症状が重いようなので、息子さんから入院を説得するようにお願いしましたが、本人が拒否してしまいました。仕方がないので、親戚一同が集まり、本人に病院受診を強く勧めましたが、頑として受け入れません。みんなが困っていると、かもしか診療所なら行ってやってもいいと言い始めました。
翌日に車椅子の乗せられてたつおさんはやってきました。以前とは変わり果て、痩せこけて無精髭の顔はつらそうでしたが、相変わらずの空元気です。
「たつおさん、まだ生きていたんですね」
「まだまだ死なないわね」
「餓死しそうなので、点滴しますね」
「う~~む、よかろう」
「ところでせっかくたつおさんをとっ捕まえたので、車を呼ぶけど、白い車と黒い車のどっちがいいかな」
「いやーーー、どっちもいらん。特に黒い車はやだね」
ということで、町の病院に連絡をとり、すぐに救急車を呼びました。救急車に運び込まれるたつおさんは、どこかホッとしたような表情にも見えました。救急車が立ち去るのを、みんなでやれやれといった感じで見送りました。
その日の夕方後片付けをして、帰ろうとしているところに、たつおさんの息子さんが訪ねて来ました。実は病院に救急車で行ったのだけれど、結局本人が絶対に入院しないと激しく抵抗した為に、病院にもあいそをつかされてしまい、戻ってきてしまいましたと・・・・
息子さんの車を覗き込むと、後ろの席にたつおさんが嬉しそうにちょこんと小さく座っていました。

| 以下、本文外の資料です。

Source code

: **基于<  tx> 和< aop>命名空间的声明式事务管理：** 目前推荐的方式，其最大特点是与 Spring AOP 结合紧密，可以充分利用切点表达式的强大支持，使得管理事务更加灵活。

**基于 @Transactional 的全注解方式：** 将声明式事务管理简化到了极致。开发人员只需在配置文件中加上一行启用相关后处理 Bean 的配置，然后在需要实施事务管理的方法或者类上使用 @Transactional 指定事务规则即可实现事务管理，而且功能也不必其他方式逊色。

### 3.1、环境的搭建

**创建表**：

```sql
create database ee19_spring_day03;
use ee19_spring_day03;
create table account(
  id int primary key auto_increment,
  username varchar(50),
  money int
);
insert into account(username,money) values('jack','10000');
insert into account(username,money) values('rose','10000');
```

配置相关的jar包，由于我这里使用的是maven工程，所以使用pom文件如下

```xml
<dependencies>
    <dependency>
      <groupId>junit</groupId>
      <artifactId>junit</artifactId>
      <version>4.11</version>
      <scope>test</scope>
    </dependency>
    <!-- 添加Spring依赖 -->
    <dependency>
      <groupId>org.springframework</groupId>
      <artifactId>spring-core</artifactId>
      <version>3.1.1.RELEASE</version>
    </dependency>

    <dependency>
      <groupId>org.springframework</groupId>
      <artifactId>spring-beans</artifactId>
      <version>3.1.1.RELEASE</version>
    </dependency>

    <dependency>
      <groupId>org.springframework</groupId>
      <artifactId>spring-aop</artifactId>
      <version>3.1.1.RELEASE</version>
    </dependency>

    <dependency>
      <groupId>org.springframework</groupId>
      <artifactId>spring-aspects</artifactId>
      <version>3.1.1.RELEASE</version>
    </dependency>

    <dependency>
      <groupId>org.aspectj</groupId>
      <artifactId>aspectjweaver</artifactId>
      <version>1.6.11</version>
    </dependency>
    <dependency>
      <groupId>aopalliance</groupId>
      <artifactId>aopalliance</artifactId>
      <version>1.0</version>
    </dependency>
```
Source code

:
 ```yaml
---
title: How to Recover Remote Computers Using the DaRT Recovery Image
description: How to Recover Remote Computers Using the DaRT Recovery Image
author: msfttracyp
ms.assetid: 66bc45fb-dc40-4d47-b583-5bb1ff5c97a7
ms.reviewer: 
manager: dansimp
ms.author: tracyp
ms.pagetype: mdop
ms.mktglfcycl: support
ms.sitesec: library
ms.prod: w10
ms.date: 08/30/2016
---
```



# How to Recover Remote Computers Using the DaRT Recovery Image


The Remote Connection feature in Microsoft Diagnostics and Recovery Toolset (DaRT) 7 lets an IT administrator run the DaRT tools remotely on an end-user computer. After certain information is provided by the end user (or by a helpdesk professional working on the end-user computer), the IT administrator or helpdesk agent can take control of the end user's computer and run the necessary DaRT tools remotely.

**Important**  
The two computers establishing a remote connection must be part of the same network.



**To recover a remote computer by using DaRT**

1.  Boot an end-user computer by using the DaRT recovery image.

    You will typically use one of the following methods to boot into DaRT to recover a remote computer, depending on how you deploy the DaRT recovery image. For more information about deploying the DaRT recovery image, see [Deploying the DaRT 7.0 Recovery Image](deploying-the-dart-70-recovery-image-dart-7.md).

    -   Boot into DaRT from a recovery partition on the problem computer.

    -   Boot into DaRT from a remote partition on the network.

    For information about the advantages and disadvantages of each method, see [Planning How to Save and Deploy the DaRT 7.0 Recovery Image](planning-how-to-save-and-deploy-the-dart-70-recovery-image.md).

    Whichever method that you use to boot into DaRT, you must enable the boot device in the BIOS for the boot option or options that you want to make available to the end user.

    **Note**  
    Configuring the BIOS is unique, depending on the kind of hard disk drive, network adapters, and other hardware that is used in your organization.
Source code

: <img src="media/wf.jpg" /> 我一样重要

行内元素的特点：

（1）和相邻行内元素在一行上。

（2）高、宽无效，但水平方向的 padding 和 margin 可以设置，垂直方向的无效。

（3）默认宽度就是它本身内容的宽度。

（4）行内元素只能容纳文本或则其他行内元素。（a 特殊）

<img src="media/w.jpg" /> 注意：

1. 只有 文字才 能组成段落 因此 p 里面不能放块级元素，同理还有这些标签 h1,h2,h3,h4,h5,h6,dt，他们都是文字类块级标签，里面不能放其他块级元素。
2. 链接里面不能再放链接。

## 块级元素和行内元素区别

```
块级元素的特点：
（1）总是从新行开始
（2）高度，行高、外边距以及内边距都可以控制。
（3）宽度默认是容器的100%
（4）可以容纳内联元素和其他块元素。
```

「先生、戻ってきたよ、明日往診に来てくれ、えへへ」とのたまいました。
たつおさんにとって、思い出が詰まっている自分の『家』から離れることは、死ぬことと同じだったのです。自分の病状を知っているから、医者や病院に行くことが出来ないのでいたのでしょう。
どんなに貧乏だろうが、山深い地であろうが、たつおさんには最後まで大事な場所だったのです。地位やお金や物ばかりが大事にされる今という時代、形のない大事が見失われそうです。